Practical and Theoretical Implications
The AggLM approach demonstrates that aggregation can be learned as a reasoning skill, not merely a heuristic. RLVR enables the model to synthesize new, correct solutions by combining partial correctness across candidates, a capability unattainable by majority voting or reward-model selection.

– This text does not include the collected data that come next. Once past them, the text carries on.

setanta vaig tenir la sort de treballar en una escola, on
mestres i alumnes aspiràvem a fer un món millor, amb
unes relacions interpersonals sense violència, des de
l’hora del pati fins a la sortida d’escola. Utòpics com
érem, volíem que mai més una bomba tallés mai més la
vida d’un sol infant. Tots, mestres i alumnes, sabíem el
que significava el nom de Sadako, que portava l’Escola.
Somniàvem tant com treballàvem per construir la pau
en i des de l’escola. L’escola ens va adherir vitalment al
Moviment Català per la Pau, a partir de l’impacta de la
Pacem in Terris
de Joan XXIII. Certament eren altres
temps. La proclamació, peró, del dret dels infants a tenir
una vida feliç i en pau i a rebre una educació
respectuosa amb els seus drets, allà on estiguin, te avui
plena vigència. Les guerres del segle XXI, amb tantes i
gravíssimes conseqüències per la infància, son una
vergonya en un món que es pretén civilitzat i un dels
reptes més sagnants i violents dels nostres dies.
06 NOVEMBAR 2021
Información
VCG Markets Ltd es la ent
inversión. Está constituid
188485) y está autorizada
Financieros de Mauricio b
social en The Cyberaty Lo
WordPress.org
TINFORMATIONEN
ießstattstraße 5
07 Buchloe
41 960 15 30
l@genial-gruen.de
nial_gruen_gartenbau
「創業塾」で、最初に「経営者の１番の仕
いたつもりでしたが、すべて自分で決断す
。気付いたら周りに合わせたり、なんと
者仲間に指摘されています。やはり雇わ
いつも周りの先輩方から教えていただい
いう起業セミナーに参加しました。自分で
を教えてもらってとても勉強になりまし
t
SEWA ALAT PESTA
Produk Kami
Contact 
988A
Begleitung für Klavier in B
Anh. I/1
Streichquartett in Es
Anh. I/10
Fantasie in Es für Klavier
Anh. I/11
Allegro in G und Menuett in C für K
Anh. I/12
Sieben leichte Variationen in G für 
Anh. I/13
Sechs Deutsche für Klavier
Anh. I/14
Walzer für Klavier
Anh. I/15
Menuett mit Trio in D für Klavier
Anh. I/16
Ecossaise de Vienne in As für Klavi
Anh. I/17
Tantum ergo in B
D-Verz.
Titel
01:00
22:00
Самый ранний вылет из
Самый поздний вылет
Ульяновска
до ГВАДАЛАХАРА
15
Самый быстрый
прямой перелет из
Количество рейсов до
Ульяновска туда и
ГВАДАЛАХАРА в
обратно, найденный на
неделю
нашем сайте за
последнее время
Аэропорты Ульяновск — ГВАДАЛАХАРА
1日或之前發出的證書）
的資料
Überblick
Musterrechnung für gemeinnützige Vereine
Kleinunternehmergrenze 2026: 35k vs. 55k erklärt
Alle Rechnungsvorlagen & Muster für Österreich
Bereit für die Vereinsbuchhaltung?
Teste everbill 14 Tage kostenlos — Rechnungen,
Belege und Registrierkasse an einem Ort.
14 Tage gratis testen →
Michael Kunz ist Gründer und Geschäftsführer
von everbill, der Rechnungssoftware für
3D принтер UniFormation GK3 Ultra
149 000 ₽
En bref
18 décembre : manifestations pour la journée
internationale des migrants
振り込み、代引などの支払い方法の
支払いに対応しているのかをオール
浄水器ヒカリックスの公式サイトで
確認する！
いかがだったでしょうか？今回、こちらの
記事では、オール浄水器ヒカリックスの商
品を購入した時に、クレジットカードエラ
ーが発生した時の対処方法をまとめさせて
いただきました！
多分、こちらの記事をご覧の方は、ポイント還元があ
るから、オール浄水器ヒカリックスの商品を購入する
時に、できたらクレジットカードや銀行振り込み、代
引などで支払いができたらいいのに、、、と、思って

The method is robust to out-of-distribution candidate sets, generalizes across model strengths and solution modes, and is token-efficient.
Practically, AggLM can be deployed as a post-processing module for any LLM, requiring only verifiable reward signals for training. The approach is particularly valuable in domains where correct answers are rare or diverse, such as mathematics, code generation, and scientific reasoning. Theoretically, the results challenge the sufficiency of majority-based aggregation and highlight the importance of explicit reasoning in solution synthesis.
Future Directions
Potential extensions include:
- Integrating aggregation and solution generation in a single LLM, leveraging multitask training.
- Applying RL-trained aggregation to other domains (e.g., code, scientific QA) and modalities.
- Using the aggregator to distill improved reasoning skills back into the base solution model.
- Exploring more sophisticated reward functions, including partial credit and uncertainty calibration.
Conclusion
The AggLM framework establishes that explicit, RL-trained aggregation outperforms majority voting and reward-model selection for LLM-based reasoning tasks, especially in hard cases where correct answers are in the minority. The approach is robust, generalizes across models and candidate set sizes, and is token-efficient. These findings motivate further research into learned aggregation as a core component of LLM reasoning pipelines and suggest that future LLMs should natively support aggregation as a first-class capability.